Thursday, May 5, 2022

California Court of Appeal, Crystal Bergstrom v. Zions Bancorporation, Docket No. B309154

 

Enforcement of Judgments

 

Judgment Creditor

 

Writ of Execution

 

Notice of Levy

 

Service of Process

 

Motion for a Court Order Imposing Third Party Liability

 

Garnishee’s Memorandum

 

When Account in the Name of Someone Other Than Judgment Debtor

 

Execution Lien

 

Oral Argument

 

California Law

 

 

 

 

A judgment creditor seeking to seize funds in bank accounts held by the judgment debtor’s spouse served a notice of levy on the bank’s agent for service of process.  Although the notice of levy form unambiguously listed the bank as the party to be served, the agent misread the form and rejected it.  By the time the agent informed the bank of its mistake and the bank then froze the funds, the spouse had all but drained the accounts. The Enforcement of Judgments Law (Code Civ. Proc., § 680.010 et seq.) provides that a third person’s “failure or refusal” to deliver property subject to a levy “without good cause” renders the third person “liable to the judgment creditor” for the amounts withdrawn and covered by the levy. (§ 701.020, subd. (a).) In deciding whether the bank is liable to the judgment creditor for the agent’s mistake in this case, we must answer two questions: (1) When does an agent’s mistake constitute “good cause” that therefore excuses its principal’s failure to deliver property subject to a levy, and (2) was the agent negligent in this case for misreading the form?  Because “good cause” exists if a third party does “not know or have reason to know of the levy” (§ 701.010, subd. (c)), because the “reason to know” standard looks to what “a reasonable person . . .  would have inferred” (Doe v. City of Los Angeles (2007) 42 Cal.4th 531, 547 (Doe)), and because an agent’s knowledge is imputed to its principal (Civ. Code, § 2332), we hold that “good cause” exists only when the agent’s mistake that causes the agent (and, hence, the principal) to not have reason to know of the levy is a mistake that a reasonable person would make—in other words, when the agent’s mistake does not amount to negligence. Further, because the agent in this case was negligent in misreading the standardized form it was served with, the agent for service of process—and hence its principal, the bank—had reason to know of the levy, such that the bank is liable to the judgment creditor for some (though not all) of the funds withdrawn. Accordingly, we reverse the trial court’s ruling in the bank’s favor and remand for further proceedings.

 

 

(…) Corporation Service Company (CSC) was acting as Zions’s agent for service of process for California-based matters. On March 29, plaintiff obtained a writ of execution in the amount of $4,944,759.25 from the Los Angeles Superior Court.

## EXTRACTED RECORDS
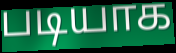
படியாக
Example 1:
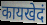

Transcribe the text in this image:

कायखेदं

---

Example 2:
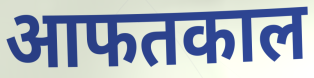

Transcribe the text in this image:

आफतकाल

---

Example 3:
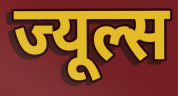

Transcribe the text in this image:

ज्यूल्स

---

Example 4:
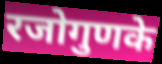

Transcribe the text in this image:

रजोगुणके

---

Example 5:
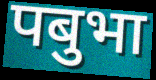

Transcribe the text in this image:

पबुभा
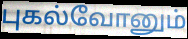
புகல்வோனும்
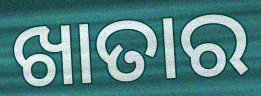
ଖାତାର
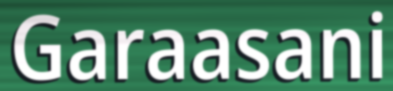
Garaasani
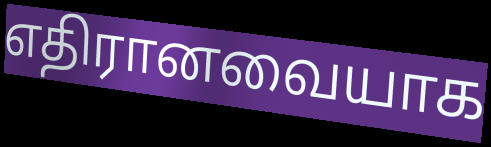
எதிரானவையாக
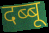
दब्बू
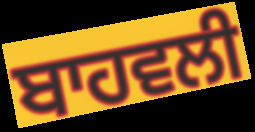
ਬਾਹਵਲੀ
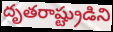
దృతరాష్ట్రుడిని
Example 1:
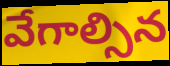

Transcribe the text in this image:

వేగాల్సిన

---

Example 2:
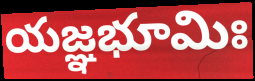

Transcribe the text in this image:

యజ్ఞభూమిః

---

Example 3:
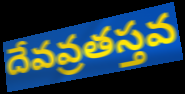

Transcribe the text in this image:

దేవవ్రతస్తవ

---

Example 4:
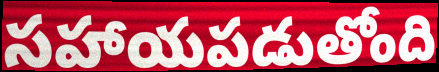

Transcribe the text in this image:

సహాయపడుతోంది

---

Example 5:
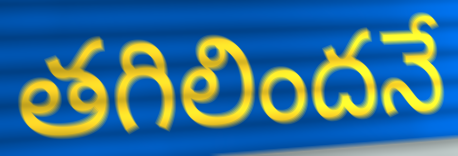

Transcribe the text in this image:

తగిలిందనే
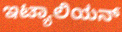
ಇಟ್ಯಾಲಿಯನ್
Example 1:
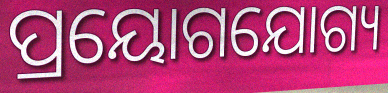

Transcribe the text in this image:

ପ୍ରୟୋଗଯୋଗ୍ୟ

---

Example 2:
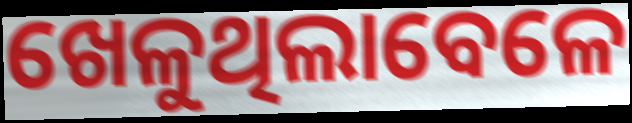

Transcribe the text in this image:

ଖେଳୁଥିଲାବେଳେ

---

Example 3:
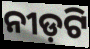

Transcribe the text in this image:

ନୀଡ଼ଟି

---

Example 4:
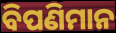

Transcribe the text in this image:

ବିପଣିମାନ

* * *

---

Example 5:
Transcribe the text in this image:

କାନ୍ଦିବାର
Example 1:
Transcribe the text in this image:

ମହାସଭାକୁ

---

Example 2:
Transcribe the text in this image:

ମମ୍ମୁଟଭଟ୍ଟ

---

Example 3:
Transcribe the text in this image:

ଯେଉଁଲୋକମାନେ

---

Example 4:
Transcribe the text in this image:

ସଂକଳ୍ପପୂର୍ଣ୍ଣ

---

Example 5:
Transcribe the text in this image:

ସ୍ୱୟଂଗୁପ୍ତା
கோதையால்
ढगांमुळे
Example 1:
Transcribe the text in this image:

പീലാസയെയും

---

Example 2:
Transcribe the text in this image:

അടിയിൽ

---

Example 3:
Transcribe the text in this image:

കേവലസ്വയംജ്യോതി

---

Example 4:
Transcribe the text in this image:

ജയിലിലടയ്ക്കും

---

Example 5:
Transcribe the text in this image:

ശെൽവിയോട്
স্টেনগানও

==

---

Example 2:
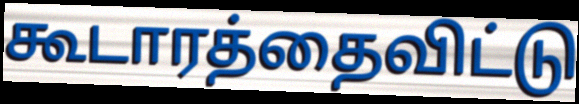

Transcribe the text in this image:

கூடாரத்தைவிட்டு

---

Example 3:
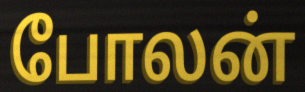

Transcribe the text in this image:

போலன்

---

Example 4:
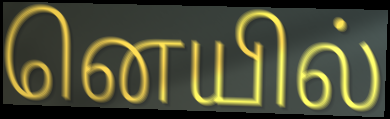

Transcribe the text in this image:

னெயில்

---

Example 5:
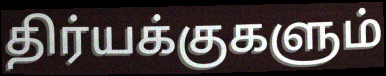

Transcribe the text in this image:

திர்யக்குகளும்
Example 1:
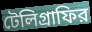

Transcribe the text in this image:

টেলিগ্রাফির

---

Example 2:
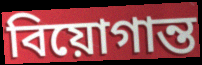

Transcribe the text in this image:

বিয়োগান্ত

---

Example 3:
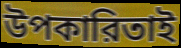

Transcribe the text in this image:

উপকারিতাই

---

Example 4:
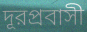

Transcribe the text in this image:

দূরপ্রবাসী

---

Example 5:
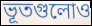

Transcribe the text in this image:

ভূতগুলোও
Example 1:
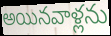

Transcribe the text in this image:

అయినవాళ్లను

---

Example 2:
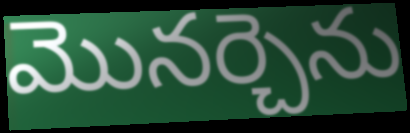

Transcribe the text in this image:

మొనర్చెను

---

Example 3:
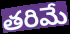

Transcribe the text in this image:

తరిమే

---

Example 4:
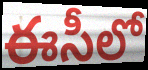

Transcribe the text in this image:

## EXERCISE INSTRUCTIONS
**A)** Quote the passage of the court opinion excerpt that begins with the words containing "(…) Corporation Service" and ends with "Angeles Superior Court.".
**B)** Answer these questions from the court opinion excerpt:
(i) Which company was acting as Zions's agent for service of process for California-based matters?
(ii) What was the amount of the writ of execution that plaintiff obtained?
(iii) What does the court do with the trial court's ruling in the bank's favor?
**C)** Pick up the court opinion excerpt after its final sentence and carry it forward.
The entries are separate material and have no connection to the court opinion excerpt.

## RESULTS OF THE TASKS
**A)**
(…) Corporation Service Company (CSC) was acting as Zions’s agent for service of process for California-based matters. On March 29, plaintiff obtained a writ of execution in the amount of $4,944,759.25 from the Los Angeles Superior Court.

**B)**
(i) Corporation Service Company (CSC).
(ii) $4,944,759.25.
(iii) It reverses the ruling and remands for further proceedings.

**C)**
On April 2, plaintiff had a process server serve CSC with (1) the writ of execution, (2) a notice of levy on “all accounts standing in the name of” North american, Michaels, or Pitcock, (3) a spousal affidavit attesting that Pitcock was Michaels’s spouse, and (4) a blank memorandum of garnishee form listing “ZB, National Association” as the “garnishee.” The notice of levy is a one-page standardized form that in this case had the following information filled in:

 

•Among a series of boxes in the top third of the form, the notice of levy had a box that listed the “PLAINTIFF” as “Judicial Judgment Enforcement Services” (which is plaintiff’s company) and the “DEFENDANT” as “North american Sureties, Ltd., and Robert S. Michaels.”

 

•Immediately under the boxes, the notice of levy stated: “TO THE PERSON NOTIFIED (name):  ZB, NATIONAL ASSOCIATION.”

 

•Beneath that notification, the notice of levy stated that “the property to be levied upon is described . . . as . . . all accounts in the name of North american, and/or Michaels, and/or his spouse Pitcock . . ..”

 

 

(…) In January 2020, plaintiff filed a motion for a court order imposing third party liability on Zions for its noncompliance with the April 2 notice of levy. Plaintiff sought to hold Zions liable for the $117,815.97 Pitcock was able to withdraw on April 3 and April 10 due to Zions’s delay in freezing the funds in the accounts plaintiff controlled.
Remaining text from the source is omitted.